The GSI Scout System Bridge Web Service handling requests from OMS processed about 12,650 requests with an average response time of 160 milliseconds. This is considerably lower than the previous two test, but in this test no new outages were created. The only messages received through this web service in this test were “dispatch” messages, basically assigning outages to crews so the processing load for each request was much lower. This was easily seen in the average response time over the course of the test.
The GSI Scout System Bridge Web Service that processed messages from FFA handled about 2,750 requests with an average response time of 863 milliseconds. For this test, the interface received new outage assessment data from the FFA system so it had to update the outage in the database including all of the assessment data sent over from FFA. The processing requirements for each request are significant and the fact that the web service could handle each request in less than 1 second was very positive.
The test itself was a success. The previously identified performance issue in the FFA web service was resolved and did not cause any additional problems in this test.
The overall result of this test was that we were able to identify the upper limit of completed assessments per hour through both interfaces, which was 1,682. This was one of the key metrics that needed to be identified.

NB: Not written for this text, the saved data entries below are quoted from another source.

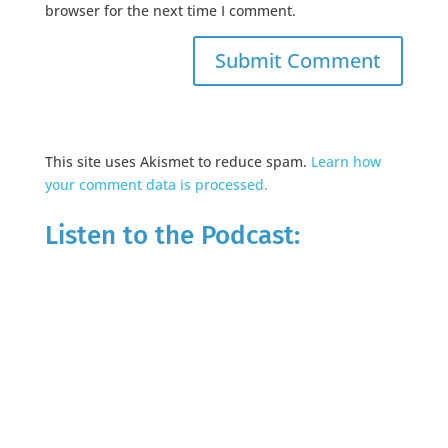
browser for the next time I comment.
This site uses Akismet to reduce spam.
Learn how
your comment data is processed.
Listen to the Podcast: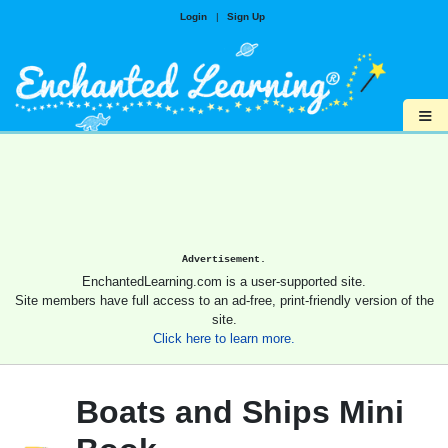
Login
|
Sign Up
≡
Advertisement.
EnchantedLearning.com is a user-supported site.
Site members have full access to an ad-free, print-friendly version of the
site.
Click here to learn more.
Boats and Ships Mini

Based on some of our initial performance requirements, we needed to be able to process 1,200 assessment completions per hour, so we officially met this requirement. This would allow 300 assessors to complete 4 outage assessments every hour, continuously. Obviously this would be very hard to accomplish non-stop, but at least we now know that the system won’t fall over in that ever occurred. In fact, it turns out that we could handle a little more, about 400 outage assessment completions per hour more. The even better news is that this performance test started with over 56,000 outages in the GSI Scout database, which was a fairly large amount of data.
A Bonus Test
As icing on the cake, about a week later one of the operating companies ran another large storm simulation in their OMS and we ended up keeping the OMS to GSI Scout interface turned on. We left the GSI Scout database as is with over 56,000 in it and scaled the services up to the “moderate” level.
The storm simulation ran for 17 hours and created about 17,000 new outages. The GSI Scout System Bridge Web Service handling requests from OMS processed about 25,120 requests with an average response time of 314 milliseconds with no performance degradation identified.
After the test was complete the GSI Scout database had over 73,000 in it.
Wrapping It All Up
There is one more performance test scheduled later this month that will include all of the automation components on a large scale. Before this next performance test we plan on “resetting” the system by clearing out all of the existing outage data to simulate the true beginning of a large storm. Given that these GSI Scout interfaces have already performed very well with over 73,000 outages in it, we should be in pretty good shape.
The current plan is to start rolling these new interfaces out in a couple of months. User Acceptance Testing in already underway, in parallel with Performance Testing and both efforts seems to be going very well.
Performance and load testing is a key component to any large system integration project. It is very effort intensive, but the results of these tests are priceless. Any performance problems identified during performance testing will be further insurance against system failure under even the highest loading in the production setting. It certainly isn’t the real world where anything can happen, but it is a chance to account for the known criteria and make sure the system will respond positively to that criteria.